‘Big Data’ is one of the biggest buzzwords in business at the moment. Yet for many people it remains a concept that is difficult to grasp – how do firms even gather data about us and how does it really affect our daily transactions? Undoubtedly, Big Data helps firms to understand their customers better. This is especially important for marketers whose job is to connect consumers and products.
In some ways, the use of Big Data in marketing is only continuing and extending a trend that has been going on for many years already: market-oriented marketing. Instead of giving customers what they already know they want, companies are trying to understand underlying customer needs in order to fulfil the demands consumers didn’t even know they had. Instead of collecting survey responses from customers (“customer-oriented marketing”), companies are trying to observe their customers in context. Big Data helps them to do exactly that. It can make smart buying recommendations for customers, improve “social listening” efforts, and generate psychometric customer profiles.
Product recommendations have been commonplace in most online shops such as Amazon for many years. However, these recommendations are getting smarter. Companies using Big Data in the right way can now not only resort to previous purchases and similar buyer profiles, but also your browsing history, shopping cart conversion rates, and many other metrics. The algorithms analysing this data are becoming more sophisticated, too, allowing marketers to make sense of this data and draw actionable conclusions more easily.
The use of Big Data in marketing is not constrained to customer behaviour in online shops though. Equally as important, Big Data helps marketers to engage in social listening and find unexpressed customer needs. Producers of consumer goods have been especially successful in developing and marketing new products using this approach. L’Oreal Paris, for instance, uses an algorithm searching Google, YouTube and other networks for user-generated content, trying to determine the next big trends in the beauty and fashion industry. Once focus areas have been established, big data analysis is combined with in-depth qualitative research to find out which trends are likely to succeed and how to address customer needs. As a result of this marketing technique, L’Oreal has developed hugely successful products such as its “Wild Ombre” hair dye.

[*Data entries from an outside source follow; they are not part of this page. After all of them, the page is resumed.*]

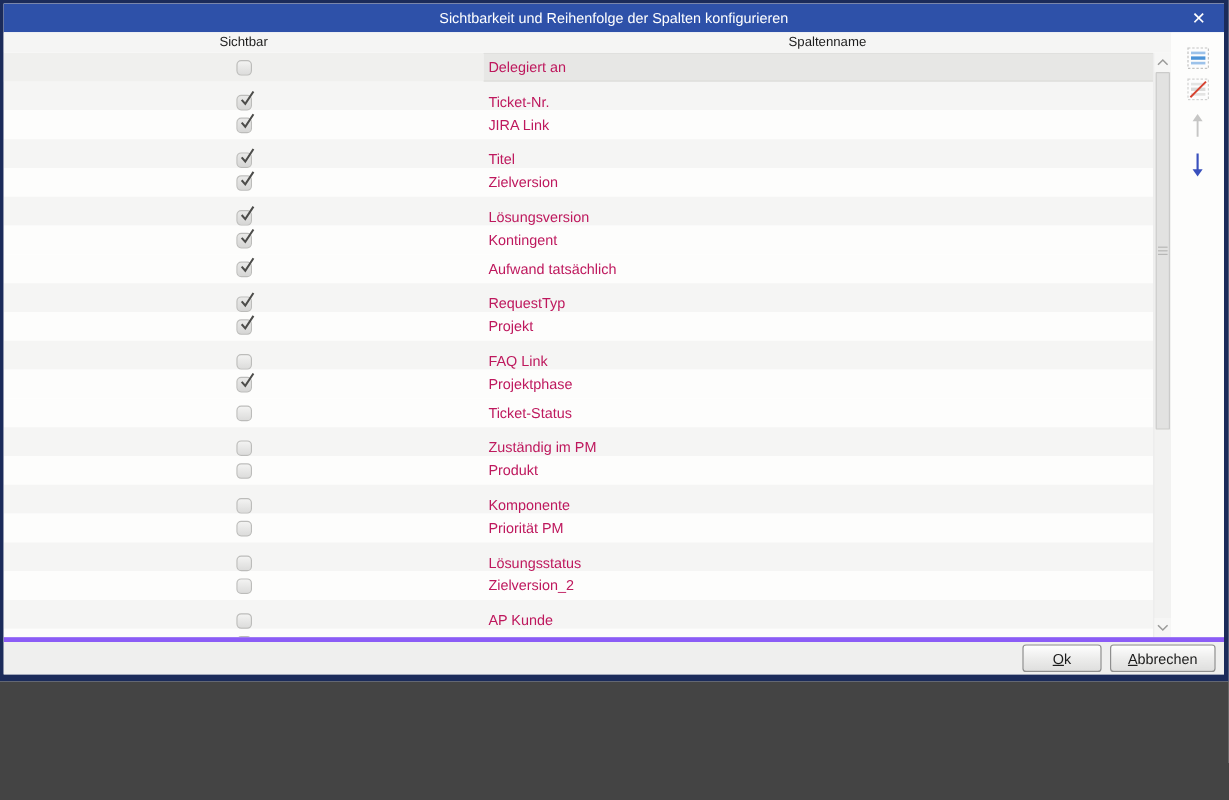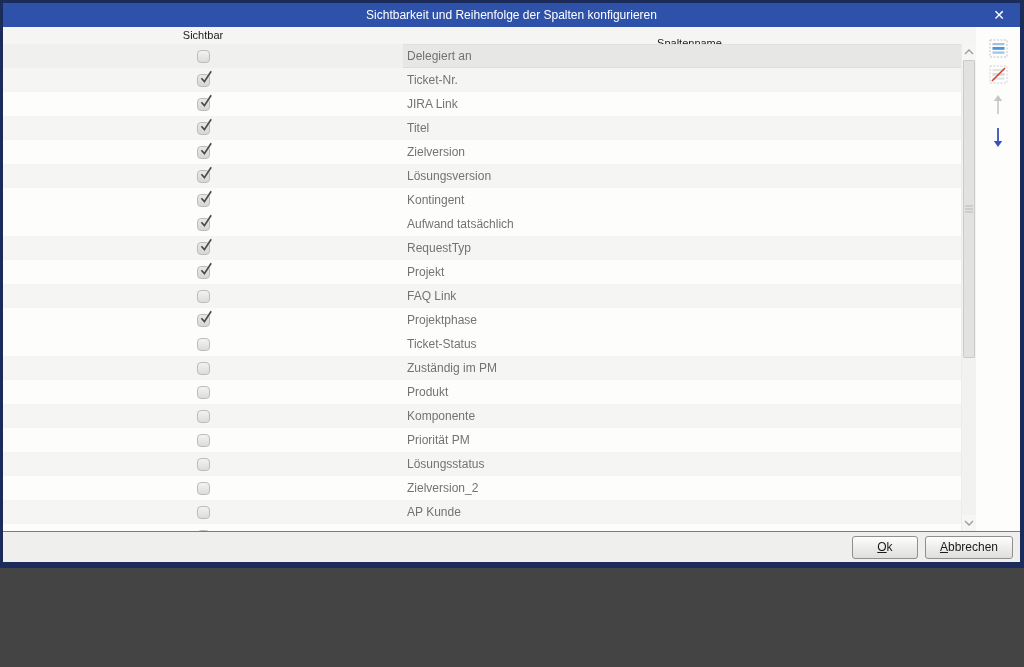--- a/index.html
+++ b/index.html
@@ -16,7 +16,7 @@
   .table-wrap{flex:1;display:flex;flex-direction:column;min-width:0;}
   .header{height:17px;display:flex;background:#f5f5f4;font-size:11px;color:#1c1c1c;line-height:17px;}
   .hcell1{width:400px;text-align:center;}
-  .hcell2{flex:1;text-align:center;margin-top:8px;}
+  .hcell2{flex:1;text-align:center;}
   .body{flex:1;display:flex;overflow:hidden;}
   .list{flex:1;overflow:hidden;}
   .row{height:24px;display:flex;font-size:12px;color:#737373;}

Perhaps the biggest change Big Data is bringing into marketing is the use of psychometrics, which allows firms to truly understand the psychological factors driving customer behaviour. Through measurement and analysis of people’s real life and online activities, including the use of social networks, companies can determine how individual consumers will react to different products and types of advertisement. As content can be automatically tailored to individuals, marketing is becoming more personal and hence much more effective. This type of marketing has received a lot of press coverage recently, since Cambridge Analytica, a political consulting and data analytics company, used it to influence the Brexit referendum and the American presidential election in 2016. The firm gathered data from Facebook to create psychometric profiles for millions of people. With the help of that data, Cambridge Analytica was able to create marketing messages directly targeting an individual’s desires and fears – for instance highlighting the demand for higher national security. It is interesting to note that the existence of such sophisticated tools is causing marketing activities to be outsourced more and more often.
No matter how helpful these Big Data marketing techniques may seem, they have to be treated with care. First of all, there are a lot of ethical concerns surrounding the gathering of data. In the case of Cambridge Analytica, for example, users’ Facebook data was distributed without their consent. Moreover, companies that rely too much on data analytics without validating and sense checking the results may find themselves disconnected from their customers. Despite these drawbacks, it is unlikely that marketers will want to deny themselves the opportunities that Big Data has to offer – whether or not the technical and analytical work is outsourced, Big Data in marketing is here to stay.
Max Kulaga holds a degree in Economics and Management from the University of Oxford and was President of one of Oxford’s largest business societies. The German-born has also completed internships at two top tier strategy consultancies and is keen on sharing his experiences and knowledge about the industry.